>>>>>

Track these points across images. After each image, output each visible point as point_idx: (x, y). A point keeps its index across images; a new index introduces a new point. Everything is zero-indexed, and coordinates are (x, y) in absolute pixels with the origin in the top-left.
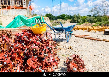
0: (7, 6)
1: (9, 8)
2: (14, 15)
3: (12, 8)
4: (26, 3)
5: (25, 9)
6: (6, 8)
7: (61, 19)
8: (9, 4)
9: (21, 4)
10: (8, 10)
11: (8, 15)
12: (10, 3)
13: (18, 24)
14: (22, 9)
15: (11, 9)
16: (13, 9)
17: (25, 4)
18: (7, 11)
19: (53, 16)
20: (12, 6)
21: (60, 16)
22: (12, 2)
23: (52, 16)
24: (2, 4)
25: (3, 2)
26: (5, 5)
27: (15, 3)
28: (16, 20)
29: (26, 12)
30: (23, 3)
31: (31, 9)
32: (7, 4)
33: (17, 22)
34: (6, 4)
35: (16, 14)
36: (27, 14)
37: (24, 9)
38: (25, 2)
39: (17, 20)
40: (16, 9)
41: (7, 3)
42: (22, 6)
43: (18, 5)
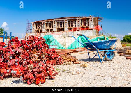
1: (75, 30)
6: (73, 29)
8: (75, 26)
9: (87, 25)
10: (74, 32)
12: (77, 25)
14: (88, 30)
15: (77, 30)
16: (78, 30)
17: (91, 25)
20: (78, 28)
24: (69, 26)
25: (70, 24)
26: (71, 27)
27: (82, 25)
29: (92, 33)
32: (74, 26)
34: (73, 26)
36: (93, 35)
40: (81, 30)
41: (74, 24)
42: (88, 27)
43: (84, 27)
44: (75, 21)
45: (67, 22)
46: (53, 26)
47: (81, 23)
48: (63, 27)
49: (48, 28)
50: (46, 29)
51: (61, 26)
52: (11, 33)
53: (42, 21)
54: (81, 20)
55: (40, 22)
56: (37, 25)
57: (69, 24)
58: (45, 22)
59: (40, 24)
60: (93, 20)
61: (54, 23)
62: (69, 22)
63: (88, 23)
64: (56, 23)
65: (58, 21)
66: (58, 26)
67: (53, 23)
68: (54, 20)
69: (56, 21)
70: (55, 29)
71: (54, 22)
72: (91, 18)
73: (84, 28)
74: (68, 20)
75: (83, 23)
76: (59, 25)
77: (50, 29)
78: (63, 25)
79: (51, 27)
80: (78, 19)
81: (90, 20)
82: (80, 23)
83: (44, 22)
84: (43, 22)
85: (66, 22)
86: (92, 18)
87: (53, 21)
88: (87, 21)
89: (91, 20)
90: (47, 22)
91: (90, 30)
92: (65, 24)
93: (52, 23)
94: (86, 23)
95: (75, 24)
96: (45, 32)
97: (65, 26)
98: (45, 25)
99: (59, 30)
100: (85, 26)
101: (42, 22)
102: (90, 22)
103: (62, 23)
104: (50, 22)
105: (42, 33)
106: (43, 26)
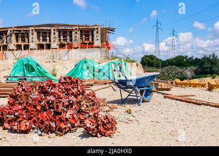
0: (68, 44)
1: (71, 47)
2: (78, 59)
3: (75, 47)
4: (99, 38)
5: (97, 47)
6: (66, 46)
7: (174, 67)
8: (71, 40)
9: (90, 40)
10: (69, 51)
11: (68, 60)
12: (73, 38)
13: (81, 74)
14: (93, 47)
17: (97, 39)
18: (67, 52)
19: (157, 59)
20: (75, 44)
21: (174, 59)
22: (76, 37)
23: (155, 59)
24: (60, 40)
25: (62, 37)
26: (64, 43)
27: (82, 39)
28: (78, 67)
29: (99, 53)
30: (95, 38)
31: (109, 48)
32: (68, 41)
33: (79, 71)
34: (66, 40)
35: (80, 56)
36: (101, 57)
37: (95, 47)
38: (97, 36)
39: (80, 67)
40: (82, 48)
41: (68, 38)
42: (93, 44)
43: (86, 42)
44: (71, 32)
45: (57, 33)
46: (30, 40)
47: (81, 36)
48: (48, 42)
49: (20, 43)
50: (16, 44)
51: (44, 40)
53: (7, 28)
54: (81, 31)
55: (4, 30)
57: (60, 37)
58: (13, 30)
60: (99, 32)
61: (32, 34)
62: (59, 33)
63: (93, 36)
64: (35, 34)
65: (40, 30)
66: (39, 39)
67: (30, 34)
68: (31, 29)
69: (36, 30)
70: (32, 45)
71: (31, 31)
72: (97, 29)
73: (86, 44)
74: (58, 29)
75: (84, 36)
76: (41, 38)
77: (23, 44)
78: (48, 38)
79: (27, 41)
80: (76, 29)
81: (95, 32)
82: (78, 36)
83: (11, 31)
84: (9, 32)
85: (54, 33)
86: (99, 29)
87: (29, 31)
88: (90, 32)
89: (97, 32)
90: (17, 31)
91: (96, 49)
92: (52, 36)
93: (28, 34)
94: (89, 37)
95: (71, 36)
96: (13, 50)
97: (52, 40)
98: (14, 37)
99: (41, 47)
100: (88, 42)
101: (7, 31)
102: (95, 35)
103: (48, 35)
104: (24, 31)
105: (7, 52)
106: (11, 39)
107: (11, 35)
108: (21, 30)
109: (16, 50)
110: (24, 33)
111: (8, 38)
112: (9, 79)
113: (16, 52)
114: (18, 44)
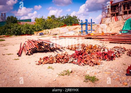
52: (91, 20)
55: (117, 4)
56: (113, 8)
58: (122, 3)
59: (116, 7)
77: (128, 11)
90: (124, 3)
96: (122, 15)
98: (122, 8)
104: (129, 2)
105: (118, 17)
106: (120, 8)
107: (121, 6)
108: (127, 2)
109: (124, 15)
110: (129, 4)
111: (119, 8)
112: (122, 32)
113: (124, 16)
114: (125, 11)
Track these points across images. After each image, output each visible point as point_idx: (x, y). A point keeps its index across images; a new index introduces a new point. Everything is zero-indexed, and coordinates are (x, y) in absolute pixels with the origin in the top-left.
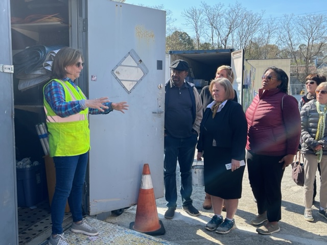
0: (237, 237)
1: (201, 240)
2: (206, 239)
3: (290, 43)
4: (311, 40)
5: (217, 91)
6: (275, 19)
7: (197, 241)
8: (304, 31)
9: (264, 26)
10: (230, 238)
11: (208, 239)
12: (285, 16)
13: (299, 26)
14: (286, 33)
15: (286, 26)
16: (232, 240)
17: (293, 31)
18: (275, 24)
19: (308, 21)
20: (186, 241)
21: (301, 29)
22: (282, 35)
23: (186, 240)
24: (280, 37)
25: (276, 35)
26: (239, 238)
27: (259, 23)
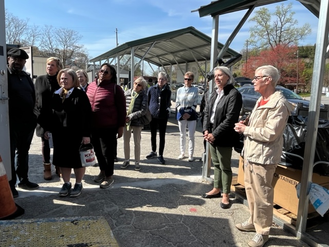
0: (88, 196)
1: (62, 207)
2: (65, 205)
3: (50, 47)
4: (66, 46)
5: (65, 79)
6: (38, 27)
7: (58, 209)
8: (61, 40)
9: (29, 31)
10: (84, 198)
11: (67, 204)
12: (46, 26)
13: (57, 35)
14: (47, 39)
15: (47, 34)
16: (86, 199)
17: (52, 38)
18: (37, 31)
19: (63, 33)
20: (50, 213)
21: (58, 37)
22: (44, 40)
23: (49, 211)
24: (43, 41)
25: (39, 39)
26: (90, 196)
27: (24, 27)
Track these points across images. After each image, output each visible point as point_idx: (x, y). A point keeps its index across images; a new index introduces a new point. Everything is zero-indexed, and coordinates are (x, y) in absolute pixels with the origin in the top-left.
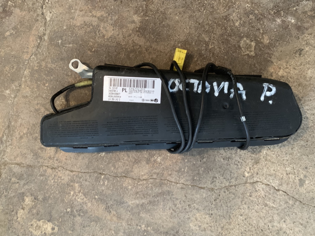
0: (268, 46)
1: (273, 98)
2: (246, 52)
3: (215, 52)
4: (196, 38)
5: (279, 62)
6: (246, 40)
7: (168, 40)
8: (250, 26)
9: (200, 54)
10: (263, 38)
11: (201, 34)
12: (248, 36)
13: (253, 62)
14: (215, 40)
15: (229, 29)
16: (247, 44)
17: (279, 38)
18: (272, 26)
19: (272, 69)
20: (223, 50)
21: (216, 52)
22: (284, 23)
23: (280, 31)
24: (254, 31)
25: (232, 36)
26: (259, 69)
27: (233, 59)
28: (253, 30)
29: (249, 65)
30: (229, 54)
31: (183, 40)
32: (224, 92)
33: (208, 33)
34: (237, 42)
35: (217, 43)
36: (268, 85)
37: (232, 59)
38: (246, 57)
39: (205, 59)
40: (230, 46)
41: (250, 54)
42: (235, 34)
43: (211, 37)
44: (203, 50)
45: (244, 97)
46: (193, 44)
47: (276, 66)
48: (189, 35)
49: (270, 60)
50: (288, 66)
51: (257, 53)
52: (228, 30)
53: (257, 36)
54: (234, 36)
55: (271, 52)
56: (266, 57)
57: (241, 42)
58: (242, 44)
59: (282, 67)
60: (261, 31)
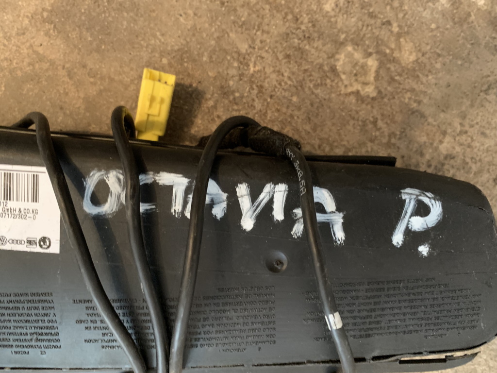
0: (414, 70)
1: (432, 235)
2: (351, 85)
3: (266, 85)
4: (213, 42)
5: (442, 115)
6: (353, 52)
7: (134, 48)
8: (365, 14)
9: (222, 87)
10: (400, 48)
11: (227, 33)
12: (357, 43)
13: (372, 115)
14: (267, 51)
15: (306, 20)
16: (356, 64)
17: (443, 49)
18: (424, 14)
19: (423, 134)
20: (289, 78)
21: (268, 83)
22: (457, 8)
23: (447, 29)
24: (376, 28)
25: (313, 39)
26: (386, 134)
27: (316, 106)
28: (371, 25)
29: (360, 123)
30: (303, 89)
31: (176, 48)
32: (273, 216)
33: (246, 29)
34: (329, 58)
35: (270, 59)
36: (417, 196)
37: (312, 105)
38: (353, 99)
39: (237, 104)
40: (306, 67)
41: (363, 90)
42: (322, 34)
43: (253, 41)
44: (233, 76)
45: (339, 235)
46: (205, 59)
47: (434, 126)
48: (194, 35)
49: (417, 111)
50: (467, 128)
51: (383, 90)
52: (302, 23)
53: (382, 40)
54: (318, 40)
55: (422, 86)
56: (407, 100)
57: (337, 56)
58: (341, 62)
59: (449, 131)
60: (393, 29)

<<<<<

- _What is needed_
Render the lines from the start of the records through the line containing "43: (84, 27)", both ends included, as a Markdown table with the columns Row and Line. Skip blank lines and leave out the pictures.

- _Answer to this problem_
| Row | Line |
|---|---|
| 1 | Track these points across images. After each image, output each visible point as point_idx: (x, y). A point keeps its index across images; a new index introduces a new point. Everything is zero-indexed, and coordinates are (x, y) in absolute pixels with the origin in the top-left. |
| 2 | 0: (7, 6) |
| 3 | 1: (9, 8) |
| 4 | 2: (14, 15) |
| 5 | 3: (12, 8) |
| 6 | 4: (26, 3) |
| 7 | 5: (25, 9) |
| 8 | 6: (6, 8) |
| 9 | 7: (61, 19) |
| 10 | 8: (9, 4) |
| 11 | 9: (21, 4) |
| 12 | 10: (8, 10) |
| 13 | 11: (8, 15) |
| 14 | 12: (10, 3) |
| 15 | 13: (18, 24) |
| 16 | 14: (22, 9) |
| 17 | 15: (11, 9) |
| 18 | 16: (13, 9) |
| 19 | 17: (25, 4) |
| 20 | 18: (7, 11) |
| 21 | 19: (53, 16) |
| 22 | 20: (12, 6) |
| 23 | 21: (60, 16) |
| 24 | 22: (12, 2) |
| 25 | 23: (52, 16) |
| 26 | 24: (2, 4) |
| 27 | 25: (3, 2) |
| 28 | 26: (5, 5) |
| 29 | 27: (15, 3) |
| 30 | 28: (16, 20) |
| 31 | 29: (26, 12) |
| 32 | 30: (23, 3) |
| 33 | 31: (31, 9) |
| 34 | 32: (7, 4) |
| 35 | 33: (17, 22) |
| 36 | 34: (6, 4) |
| 37 | 35: (16, 14) |
| 38 | 36: (27, 14) |
| 39 | 37: (24, 9) |
| 40 | 38: (25, 2) |
| 41 | 39: (17, 20) |
| 42 | 40: (16, 9) |
| 43 | 41: (7, 3) |
| 44 | 42: (22, 6) |
| 45 | 43: (18, 5) |
| 46 | 1: (75, 30) |
| 47 | 6: (73, 29) |
| 48 | 8: (75, 26) |
| 49 | 9: (87, 25) |
| 50 | 10: (74, 32) |
| 51 | 12: (77, 25) |
| 52 | 14: (88, 30) |
| 53 | 15: (77, 30) |
| 54 | 16: (78, 30) |
| 55 | 17: (91, 25) |
| 56 | 20: (78, 28) |
| 57 | 24: (69, 26) |
| 58 | 25: (70, 24) |
| 59 | 26: (71, 27) |
| 60 | 27: (82, 25) |
| 61 | 29: (92, 33) |
| 62 | 32: (74, 26) |
| 63 | 34: (73, 26) |
| 64 | 36: (93, 35) |
| 65 | 40: (81, 30) |
| 66 | 41: (74, 24) |
| 67 | 42: (88, 27) |
| 68 | 43: (84, 27) |